# Lista de exercícios:
1. No texto sobre a altura de crianças brasileiras, de quantas crianças o estudo analisou dados?
2. Enumere todos os fatores que, segundo o texto sobre a altura de crianças brasileiras, compõem a vulnerabilidade social.
3. Converta em lista o parágrafo do texto sobre a altura de crianças brasileiras que começa com "Uma pesquisa do Cidacs/Fiocruz Bahia", mantendo os fatos principais.
==== Texto para análise ====
Pesquisa da Fiocruz Bahia revela que crianças indígenas e do Nordeste brasileiro apresentam altura média inferior à referência da OMS devido à vulnerabilidade social, enquanto sobrepeso cresce em outras regiões.
Uma pesquisa do Cidacs/Fiocruz Bahia, publicada na JAMA Network, aponta que crianças indígenas e do Nordeste brasileiro, com até 9 anos, possuem altura média inferior à referência da Organização Mundial da Saúde (OMS). Este déficit de crescimento é atribuído diretamente à vulnerabilidade social, que engloba problemas na atenção à saúde, alimentação inadequada, doenças e baixo nível socioeconômico. O estudo analisou dados de 6 milhões de crianças de famílias cadastradas no CadÚnico, Sinasc e Sisvan, revelando um panorama complexo da saúde infantil no país.
==== Material fornecido ====
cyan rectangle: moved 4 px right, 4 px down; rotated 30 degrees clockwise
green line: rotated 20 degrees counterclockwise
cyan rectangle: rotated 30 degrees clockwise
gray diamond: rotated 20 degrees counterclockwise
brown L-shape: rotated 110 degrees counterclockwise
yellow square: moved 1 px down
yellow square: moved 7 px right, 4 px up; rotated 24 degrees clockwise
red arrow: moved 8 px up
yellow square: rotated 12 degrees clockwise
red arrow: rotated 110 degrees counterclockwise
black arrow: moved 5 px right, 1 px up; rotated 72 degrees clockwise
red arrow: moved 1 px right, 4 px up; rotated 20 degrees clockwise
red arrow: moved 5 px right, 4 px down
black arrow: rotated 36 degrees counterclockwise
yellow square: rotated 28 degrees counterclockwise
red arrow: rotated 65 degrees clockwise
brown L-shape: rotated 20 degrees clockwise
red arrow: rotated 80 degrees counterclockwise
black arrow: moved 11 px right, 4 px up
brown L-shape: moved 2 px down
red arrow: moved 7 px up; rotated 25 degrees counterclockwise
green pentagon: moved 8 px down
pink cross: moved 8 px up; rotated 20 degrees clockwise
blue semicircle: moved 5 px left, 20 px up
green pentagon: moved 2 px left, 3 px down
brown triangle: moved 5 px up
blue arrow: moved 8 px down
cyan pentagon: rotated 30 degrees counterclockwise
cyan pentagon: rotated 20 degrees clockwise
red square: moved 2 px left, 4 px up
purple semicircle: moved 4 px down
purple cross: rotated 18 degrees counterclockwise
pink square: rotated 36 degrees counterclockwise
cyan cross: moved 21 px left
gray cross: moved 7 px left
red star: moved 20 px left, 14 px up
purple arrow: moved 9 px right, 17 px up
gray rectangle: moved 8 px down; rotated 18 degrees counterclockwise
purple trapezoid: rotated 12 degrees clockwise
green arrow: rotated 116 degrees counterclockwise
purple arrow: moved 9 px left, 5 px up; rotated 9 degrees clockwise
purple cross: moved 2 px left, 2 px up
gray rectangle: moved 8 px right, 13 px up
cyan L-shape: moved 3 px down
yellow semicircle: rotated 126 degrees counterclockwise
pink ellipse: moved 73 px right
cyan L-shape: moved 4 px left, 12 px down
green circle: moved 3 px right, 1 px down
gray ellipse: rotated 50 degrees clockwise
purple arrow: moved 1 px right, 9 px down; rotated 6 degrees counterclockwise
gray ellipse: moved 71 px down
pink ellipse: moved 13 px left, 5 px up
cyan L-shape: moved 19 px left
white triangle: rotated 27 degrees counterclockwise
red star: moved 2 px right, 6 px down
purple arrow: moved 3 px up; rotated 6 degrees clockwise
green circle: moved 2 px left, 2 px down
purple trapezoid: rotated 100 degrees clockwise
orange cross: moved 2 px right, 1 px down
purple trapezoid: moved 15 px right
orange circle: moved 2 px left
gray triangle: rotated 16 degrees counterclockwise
====
# Respostas dos exercícios:
1. De 6 milhões de crianças.

2.
- Problemas na atenção à saúde
- Alimentação inadequada
- Doenças
- Baixo nível socioeconômico

3.
- Autoria: Cidacs/Fiocruz Bahia; publicação na JAMA Network.
- Resultado: crianças indígenas e do Nordeste brasileiro, com até 9 anos, têm altura média inferior à referência da OMS.
- Causa atribuída: vulnerabilidade social (problemas na atenção à saúde, alimentação inadequada, doenças e baixo nível socioeconômico).
- Base de dados: 6 milhões de crianças de famílias cadastradas no CadÚnico, Sinasc e Sisvan.
- Conclusão: panorama complexo da saúde infantil no país.